Fire Boss Issac Watkins, while making his morning examination of the workings of the middle vein, Jermyn No. 1 mine, discovered a fire in a chamber known as Apple’s, off of Davies old airway on the morning of Sept. 21. Mining was suspended in that section of the colliery and every energy directed toward extinguishing the fire. The fire originated from a blower having been left burning at quitting time the previous day, and this, in a short time, communicated fire to the workings. A line of water pipes was laid and properly connected to a pump, and work was commenced with the air current flowing in its usual direction. As the work progressed it was discovered the fire was closer to a cross-cut and had caused the roof to fall in a considerable distance, this fall had to be loaded out and the place re-timbered. It was decided by the mine officials, after a consultation, to change the direction of the air-current and reach the location of the fire with the view of quenching it, and so reduce the heat and smoke so the work of loading the debris would be facilitated. The air-current was changed on the 28th of September about two o’clock, Mine Foreman Johns being in charge of the work. Sometime later Mine Foreman Johns and Fire Boss Watkins having found that the air-current was working successfully in the new direction, decided to go in to the location of the fire. They found the vicinity of the fire clear of gasses and concluded that it would be safe for the shift to go in and commence work from that end. Issac Watkins the Fire Boss had charge of this shift, consisting of John Gallagher, William Franklin, William Tompkins, and Joseph Smith. About 3:30 p.m. they went in after making arrangements with other men to later bring in mine rails. At 5:10 p.m. George Shrives, Al Whyte, Thomas Curley and John Conway made their way to an airlock door with the rails. This door they found closed. They discovered the body of Tompkins on the other side and the bodies of Franklin, Smith, and Gallagher, some distance inside. Later in the day, the body of Fire Boss Watkins was recovered from a point near the fire.

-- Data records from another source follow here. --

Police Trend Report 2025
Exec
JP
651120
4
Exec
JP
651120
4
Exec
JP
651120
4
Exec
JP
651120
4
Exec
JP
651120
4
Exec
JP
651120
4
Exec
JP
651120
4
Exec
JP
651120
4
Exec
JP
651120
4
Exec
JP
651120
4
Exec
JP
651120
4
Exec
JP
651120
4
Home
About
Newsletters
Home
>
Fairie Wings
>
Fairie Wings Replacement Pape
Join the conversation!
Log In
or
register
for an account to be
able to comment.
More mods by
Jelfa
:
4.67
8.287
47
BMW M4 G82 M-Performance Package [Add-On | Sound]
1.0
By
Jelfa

During the investigation and inquest which followed, it was determined the air-current around the location of the fire was intact, beyond a doubt, with no possible way by which it could reach the return, except by way of the fire. All doors, brattices, and walls were undisturbed, and the fan running at the usual speed. The coroner of the county, assisted by the mine inspector, held an inquest over the remains of Isaac Watkins and others on Oct. 4, 1897, at Rendham, at which all available evidence was submitted.

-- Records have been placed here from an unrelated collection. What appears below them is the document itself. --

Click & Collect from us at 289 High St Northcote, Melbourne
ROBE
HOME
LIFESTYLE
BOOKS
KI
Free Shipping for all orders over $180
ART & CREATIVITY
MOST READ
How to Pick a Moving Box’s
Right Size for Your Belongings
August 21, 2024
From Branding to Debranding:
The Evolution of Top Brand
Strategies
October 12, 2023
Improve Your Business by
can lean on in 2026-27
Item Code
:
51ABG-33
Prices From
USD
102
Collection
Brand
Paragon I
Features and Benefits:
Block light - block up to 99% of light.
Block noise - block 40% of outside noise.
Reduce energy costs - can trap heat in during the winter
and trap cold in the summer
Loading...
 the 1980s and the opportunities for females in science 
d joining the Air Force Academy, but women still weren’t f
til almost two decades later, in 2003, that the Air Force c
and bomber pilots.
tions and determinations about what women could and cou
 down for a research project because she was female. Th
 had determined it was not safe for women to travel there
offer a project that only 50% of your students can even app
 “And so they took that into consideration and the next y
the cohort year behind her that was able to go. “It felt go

The jury returned the following verdict: “We the undersigned jurors, after hearing the evidence submitted that the said Isaac Watkins and others, for some cause unknown, retreated to the bad air-current and met death as the result of breathing sulphurous gases. We further find that no blame can be attached to Isaac Watkins nor the other officials, R.W. Reese, E.D. Owens, T.P. Crosgrove, F. Crosgrove, J. Nicholas and William Monroe.”

A week after the disaster, the New York Times reported on it: In part, the article read:

“Not a man in the party survived to tell the story. In the case of each body the head pointed toward the shaft, indicating that they had groped and struggled toward the shaft and fresh air, while suffocation was overcoming them.”